From: Lynn Winebarger
Subject: Re: Threads and asyncs
Date: Wed, 4 Sep 2002 22:14:42 -0500

On Wednesday 04 September 2002 21:38, Tom Lord wrote:
>       > The problem with this is that it requires really fast garbage 
> collection.
> Again -- I'll point at the substantial (from vague recollection: 20%?)
> speedup SCM got from generationally collecting environments.  The 
> common case pattern of how environments are used makes this a really
> excellent choice.
     I believe the ML community has the most history of needing
fast GC to deal with heap-allocated frames.  Appel has several
papers on SML/NJ's GC and dealing with this design decision.
     I haven't read them, of course, but they seem like the
canonical starting place.

> There's also Stallman's ancient spaghetti-stack approach -- which is
> kinda close to what SCM is doing.

      I'm not familiar with this spaghetti stack.  

>        > Now that I think about it [...]
> 
> you lost me with the rest of that, in case you want to clarify.

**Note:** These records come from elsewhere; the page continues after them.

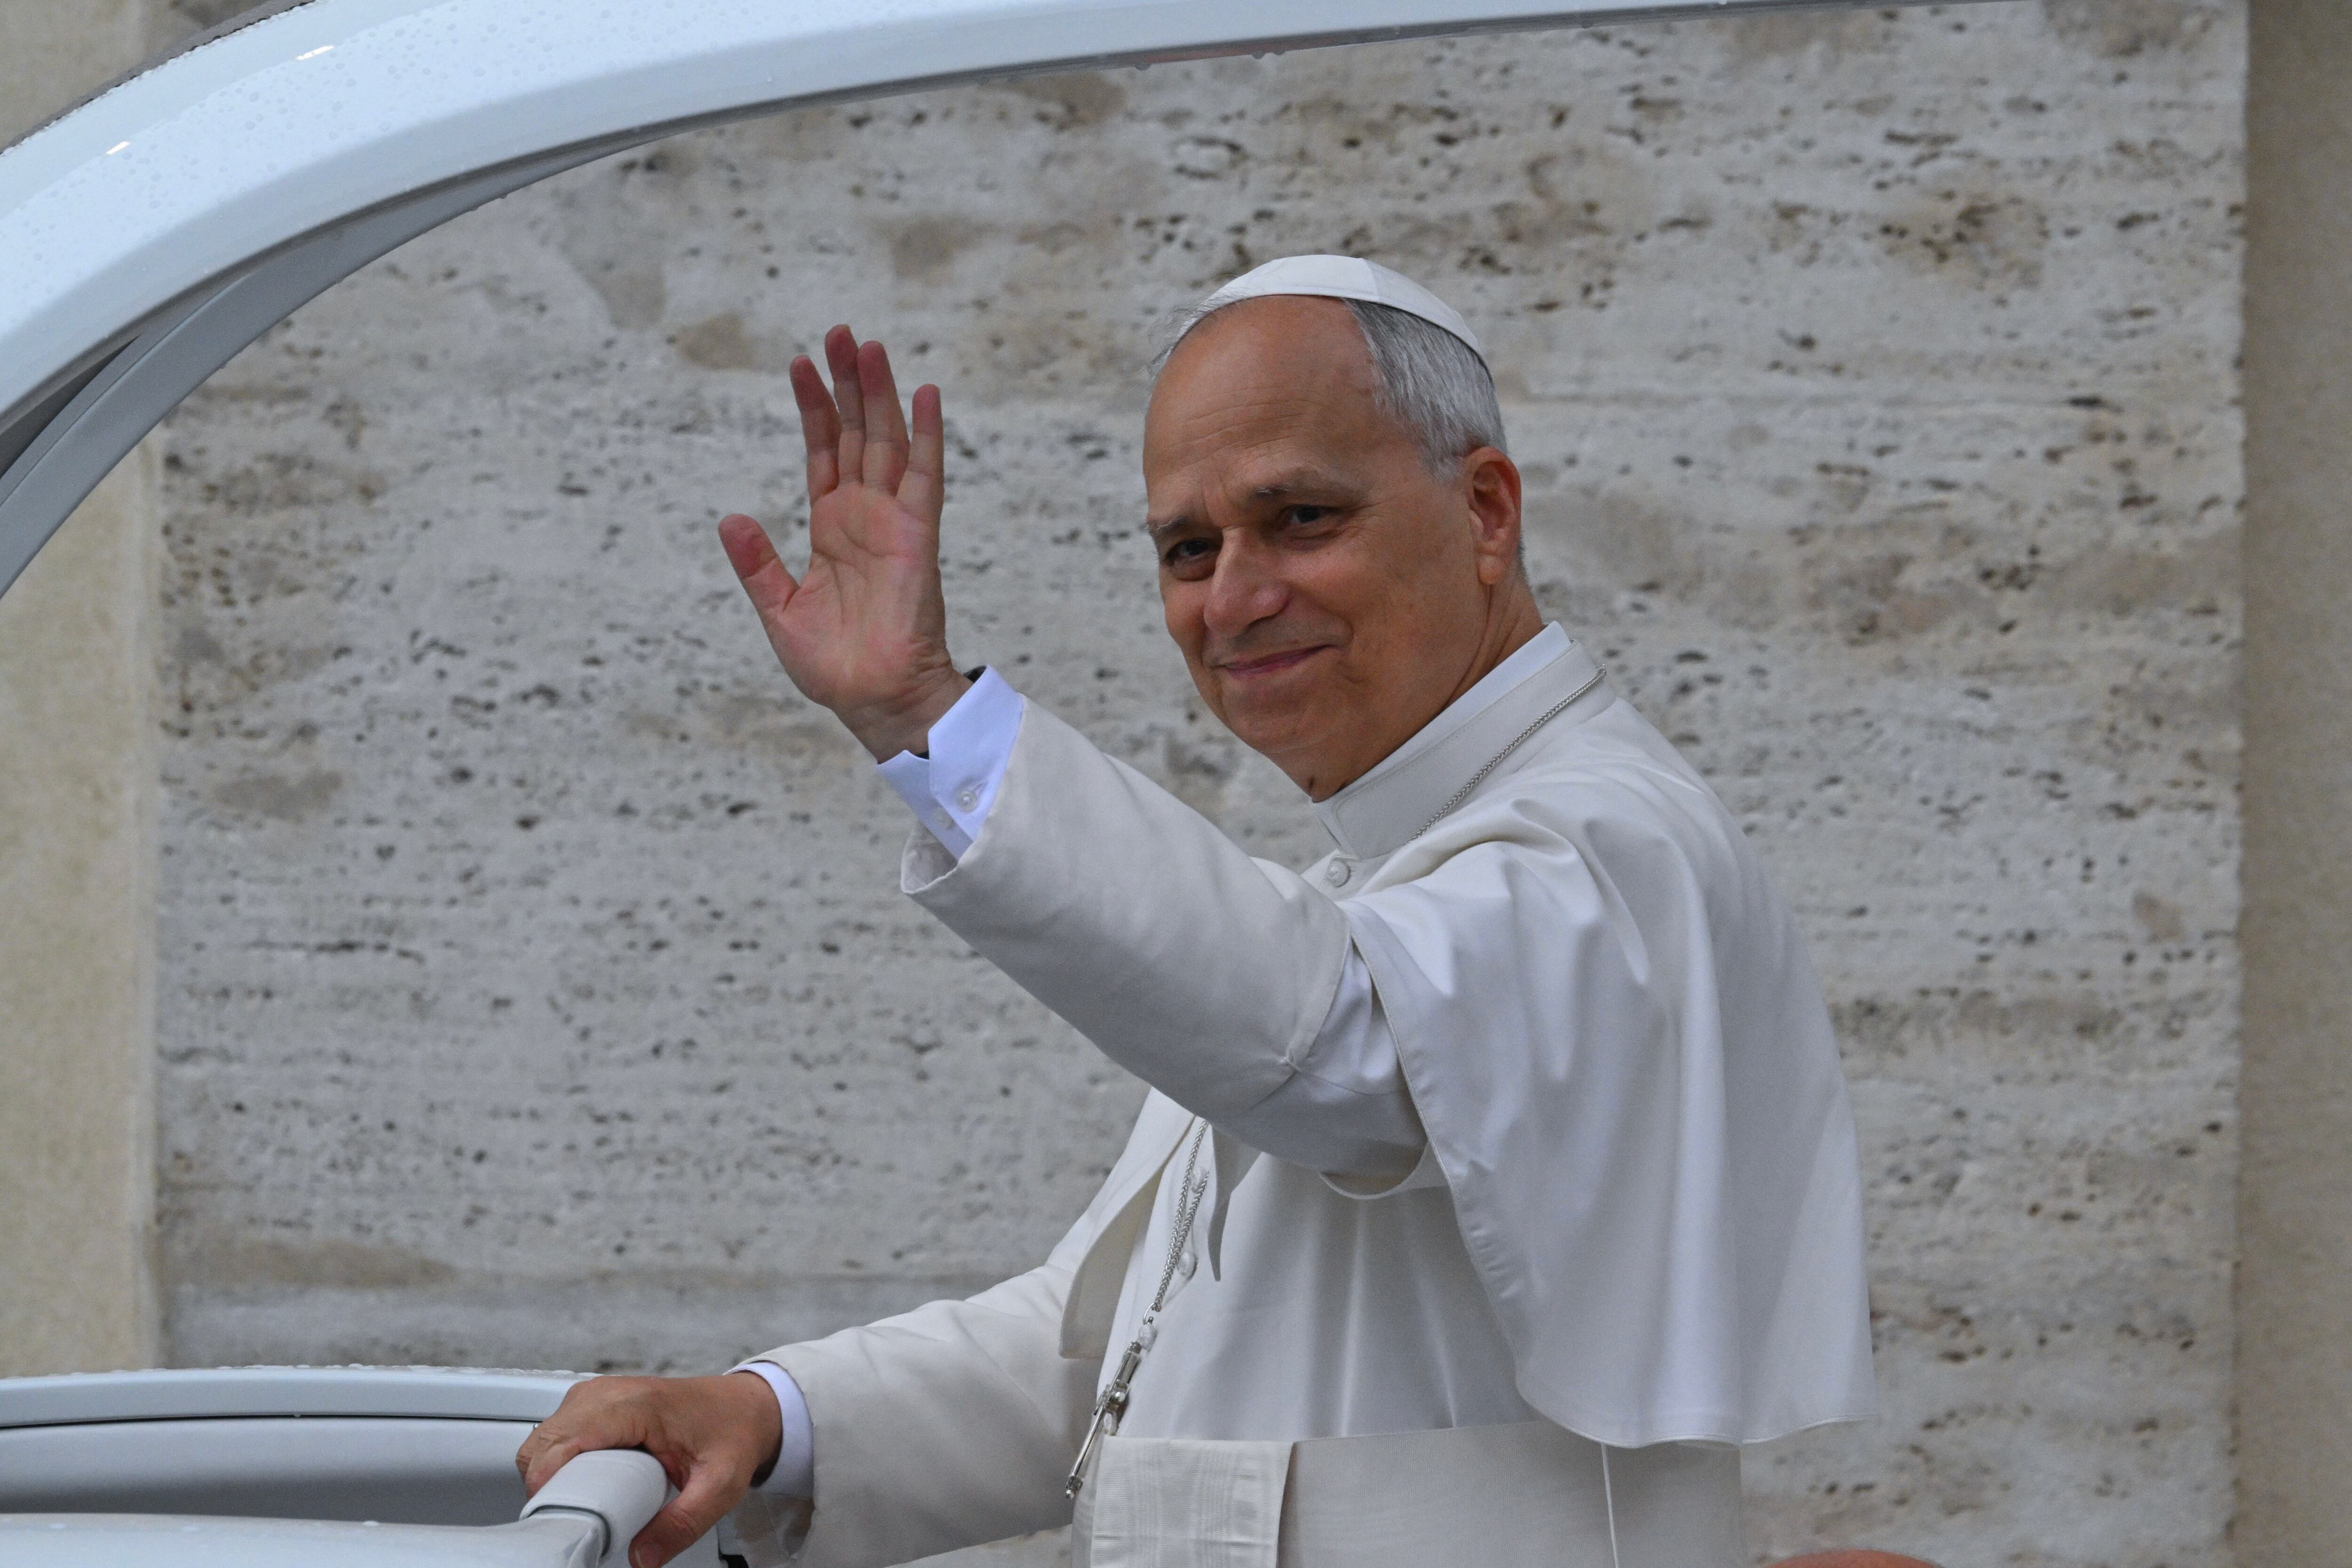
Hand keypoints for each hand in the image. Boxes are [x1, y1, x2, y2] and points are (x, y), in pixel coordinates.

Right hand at [516, 1371, 783, 1567]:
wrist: (743, 1408)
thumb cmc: (732, 1434)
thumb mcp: (720, 1486)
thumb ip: (683, 1524)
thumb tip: (641, 1557)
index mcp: (638, 1405)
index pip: (568, 1437)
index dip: (549, 1480)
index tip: (556, 1516)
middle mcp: (611, 1393)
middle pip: (544, 1439)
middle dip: (545, 1483)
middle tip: (573, 1518)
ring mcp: (599, 1395)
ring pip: (543, 1436)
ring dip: (548, 1473)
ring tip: (581, 1503)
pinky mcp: (595, 1404)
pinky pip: (555, 1433)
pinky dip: (556, 1462)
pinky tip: (582, 1483)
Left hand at [720, 325, 967, 759]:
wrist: (872, 699)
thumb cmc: (833, 665)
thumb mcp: (779, 609)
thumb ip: (757, 563)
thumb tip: (729, 517)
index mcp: (831, 529)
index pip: (823, 453)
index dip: (813, 409)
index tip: (801, 364)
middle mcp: (865, 516)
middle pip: (857, 434)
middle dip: (847, 384)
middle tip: (839, 332)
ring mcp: (893, 522)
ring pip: (887, 442)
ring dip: (879, 394)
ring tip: (868, 345)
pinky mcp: (918, 536)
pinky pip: (925, 477)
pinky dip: (927, 435)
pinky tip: (926, 394)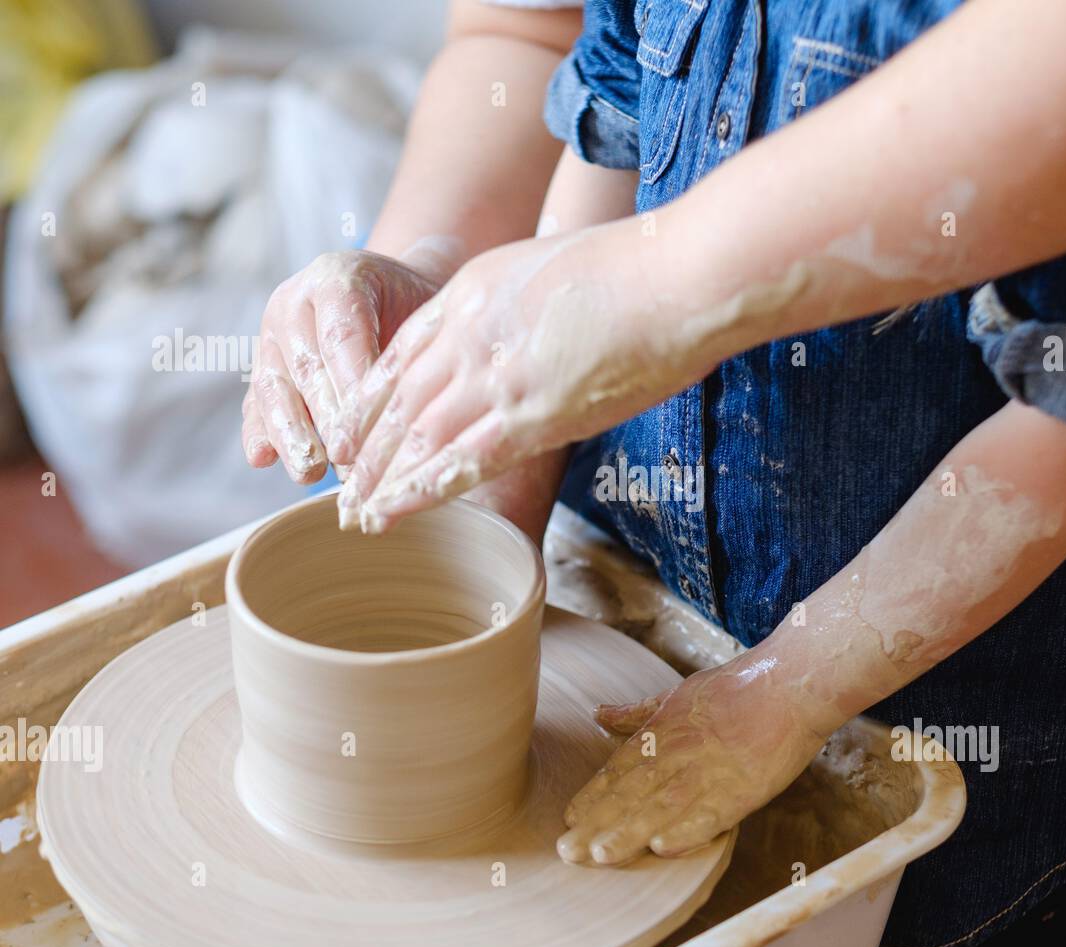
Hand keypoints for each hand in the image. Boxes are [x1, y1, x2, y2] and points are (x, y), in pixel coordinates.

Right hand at [242, 243, 460, 482]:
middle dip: (326, 420)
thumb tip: (403, 415)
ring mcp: (272, 335)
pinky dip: (259, 431)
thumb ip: (409, 350)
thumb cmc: (415, 308)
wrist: (393, 294)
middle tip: (345, 461)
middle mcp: (295, 303)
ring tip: (307, 472)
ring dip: (290, 434)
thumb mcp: (422, 314)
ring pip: (274, 387)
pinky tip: (261, 459)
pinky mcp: (264, 367)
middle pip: (307, 367)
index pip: (342, 337)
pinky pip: (257, 401)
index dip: (352, 385)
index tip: (368, 430)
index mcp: (337, 279)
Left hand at [330, 221, 704, 532]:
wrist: (675, 275)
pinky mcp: (530, 415)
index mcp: (471, 290)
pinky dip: (419, 491)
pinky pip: (459, 460)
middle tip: (344, 484)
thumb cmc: (637, 268)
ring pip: (417, 435)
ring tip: (355, 513)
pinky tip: (391, 513)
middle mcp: (468, 333)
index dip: (374, 397)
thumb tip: (529, 337)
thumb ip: (523, 305)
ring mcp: (496, 375)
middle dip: (367, 447)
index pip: (403, 352)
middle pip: (398, 399)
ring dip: (381, 478)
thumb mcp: (554, 267)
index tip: (357, 428)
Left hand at [556, 650, 837, 864]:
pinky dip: (686, 831)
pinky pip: (710, 815)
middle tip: (568, 851)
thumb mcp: (677, 693)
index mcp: (663, 731)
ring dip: (629, 833)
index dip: (593, 796)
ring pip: (661, 808)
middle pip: (632, 794)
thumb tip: (600, 713)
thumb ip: (638, 713)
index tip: (570, 819)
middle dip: (598, 824)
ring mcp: (709, 773)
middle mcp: (679, 753)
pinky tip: (662, 849)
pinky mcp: (741, 789)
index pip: (619, 769)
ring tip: (600, 856)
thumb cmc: (736, 687)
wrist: (788, 684)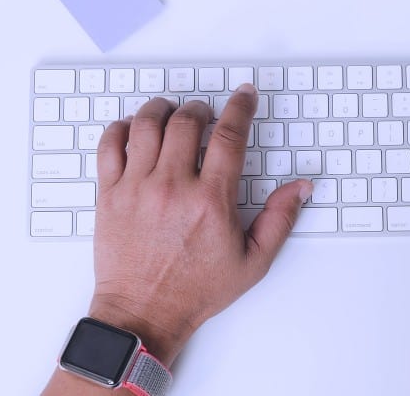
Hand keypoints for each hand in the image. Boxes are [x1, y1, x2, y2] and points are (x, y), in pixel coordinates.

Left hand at [89, 86, 311, 365]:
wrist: (143, 313)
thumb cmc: (195, 290)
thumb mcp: (252, 262)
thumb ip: (279, 220)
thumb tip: (300, 188)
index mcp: (210, 200)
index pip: (228, 135)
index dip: (240, 107)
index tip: (244, 95)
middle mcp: (172, 187)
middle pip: (186, 121)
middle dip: (201, 108)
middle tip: (206, 112)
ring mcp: (137, 188)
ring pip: (146, 124)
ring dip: (162, 109)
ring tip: (171, 111)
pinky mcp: (109, 195)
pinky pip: (109, 145)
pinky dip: (122, 128)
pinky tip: (133, 129)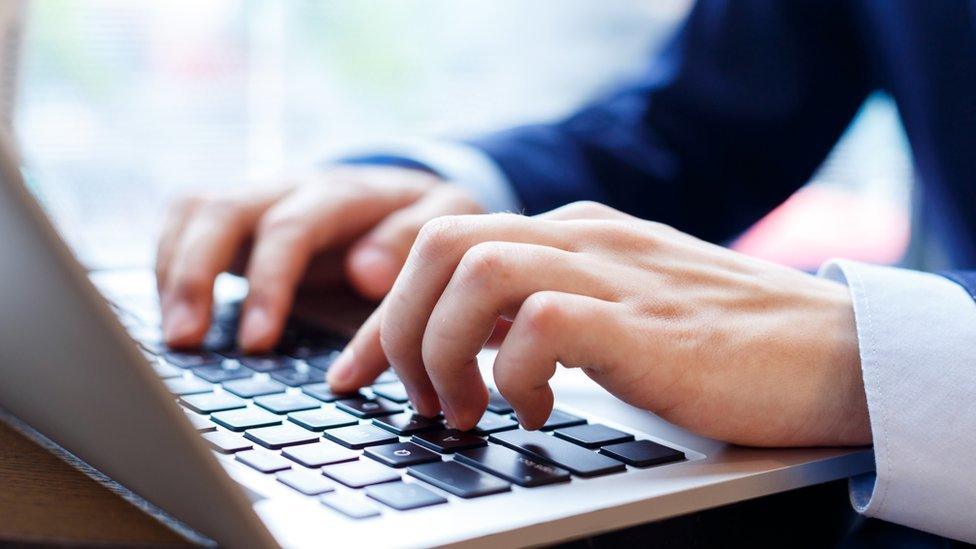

       Ok.  Stack based function calling is a particular allocation
strategy for activation records.  It's simple and reasonably quick.
In C,  you don't have grabbable continuations (at least not 
supported by the language), so when the function returns,
the only valid reference to the activation record is dropped,
and that activation record's memory is reclaimed by popping
the stack.  
    In Scheme, you can grab continuations, of course,
so as long as there's an external reference to an activation 
record/continuation, the stack cannot be popped.  However,
the only way such a reference can be (legally) created is
by call/cc.  Unless that is called, we know we are safe
"collecting" that activation record by popping the stack.  On
the other hand if we know there is a possible reference to
a continuation that's higher on the stack, we haven't collected
those frames, so we must freshly allocate new space for
activation records.  Now, you may occasionally create
stacks unnecessarily (e.g. the continuation was used only
for escaping, and there's no other way to get into the
lambda of the (call/cc (lambda (k) ...))); however, we will
never invalidly collect it either.  Instead, the garbage collector
will have the responsibility of seeing when that frame isn't
reachable.  
     In the straightforward, always allocate from the heap
model, the GC is always responsible for collecting activation
records.  In this model, we explicitly handle a very common
case, so the GC doesn't have to.  Otherwise, the GC handles
it, as it would have anyway.  Thus we have strictly improved
the speed (because popping the stack is about the
fastest deallocation anybody will ever have, other than exiting,
of course).
      Better?

>        > Is all the thread hair in SCM as well?
> 
> Grr.  We need a wiki to sort that out.  No, I don't (recall that) it's
> in SCM -- but then I also think Guile is dead-ending in this regard.

    I don't think anybody's found the grail yet.  
   
> Am I misunderstanding the referent of "the two"?   amdhal's law talks
> about the impact of optimizing components on the performance of a
> system that incorporates those components.   Clean APIs can enable
> swappable components.

       Sorry, the last time I heard a reference to Amdhal's law was
in a hardware course three years ago.  I looked it up on FOLDOC
and it gave a definition referring to the maximum speedup 
of parallelization (which is why I didn't see the connection).  I just 
went back to Hennessy and Patterson and they give the right definition.